Welcome to the class!

This is the blog for the capstone class, Biology of Disease, at Southern Utah U. Students of the class will be posting curated papers based on their study of and reflection on different animal and plant diseases discussed in the course.

While the capstone experience is defined differently at different institutions, my personal definition is that a capstone course would integrate knowledge and skills learned in previous courses, including scientific knowledge, quantitative literacy, and communication skills, and to apply these products of the university education to a creative activity. For a biologist, a fundamental expression of applied knowledge, creativity, and critical reasoning is to engage in a scientific inquiry. In this course, I encourage students to use their knowledge of science to explore and develop writing topics of their own choice in some depth. A primary goal of this requirement is for students to be able to demonstrate to themselves the high quality work that can be achieved when a writing project is conducted over a period of several months with considerable feedback and time for reflection. Students are not expected to start from scratch, rather it is hoped that each student will have done something as a major on which they can build. The papers are expected to be very well-documented and of very high quality.

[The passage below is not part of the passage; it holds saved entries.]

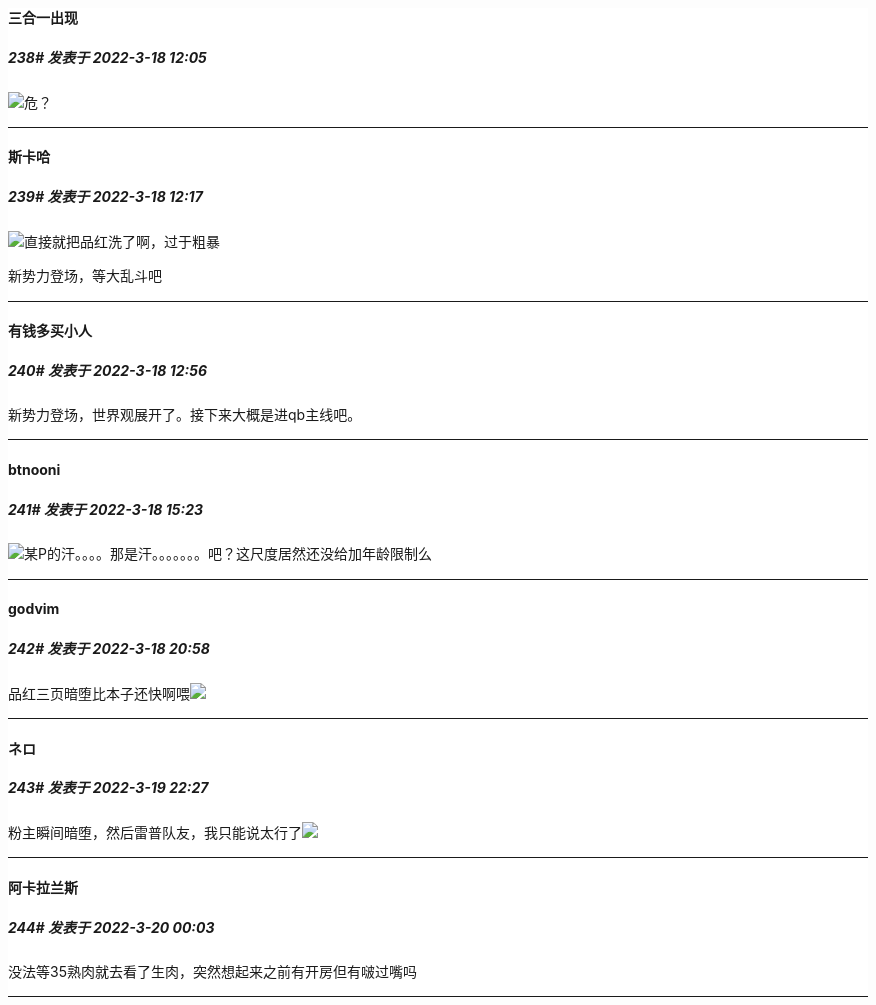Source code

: ####  三合一出现  
##### 238#       发表于 2022-3-18 12:05

<img src="https://static.saraba1st.com/image/smiley/face2017/101.png" referrerpolicy="no-referrer">危？

*****

####  斯卡哈  
##### 239#       发表于 2022-3-18 12:17

<img src="https://static.saraba1st.com/image/smiley/face2017/002.png" referrerpolicy="no-referrer">直接就把品红洗了啊，过于粗暴

新势力登场，等大乱斗吧

*****

####  有钱多买小人  
##### 240#       发表于 2022-3-18 12:56

新势力登场，世界观展开了。接下来大概是进qb主线吧。



*****

####  btnooni  
##### 241#       发表于 2022-3-18 15:23

<img src="https://static.saraba1st.com/image/smiley/face2017/152.png" referrerpolicy="no-referrer">某P的汗。。。。那是汗。。。。。。。吧？这尺度居然还没给加年龄限制么

*****

####  godvim  
##### 242#       发表于 2022-3-18 20:58

品红三页暗堕比本子还快啊喂<img src="https://static.saraba1st.com/image/smiley/face2017/068.png" referrerpolicy="no-referrer">

*****

####  ネロ  
##### 243#       发表于 2022-3-19 22:27

粉主瞬间暗堕，然后雷普队友，我只能说太行了<img src="https://static.saraba1st.com/image/smiley/face2017/068.png" referrerpolicy="no-referrer">

*****

####  阿卡拉兰斯  
##### 244#       发表于 2022-3-20 00:03

没法等35熟肉就去看了生肉，突然想起来之前有开房但有啵过嘴吗

*****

By completing this capstone experience students are completing a "Signature work" as defined by the LEAP challenge (https://www.aacu.org/leap). In doing Signature Work, students take the lead and produce work that expresses insights gained from the inquiry. This helps students demonstrate achievement of the LEAP essential learning outcomes and their ability to integrate learning from multiple sources.

So why do students need this? Real world problems require students to engage with diverse resources, explore issues from multiple perspectives, and then apply what they learn to new situations. I think a capstone experience like this will help students reflect on their college careers and be ready to take on whatever the next step is in their lives.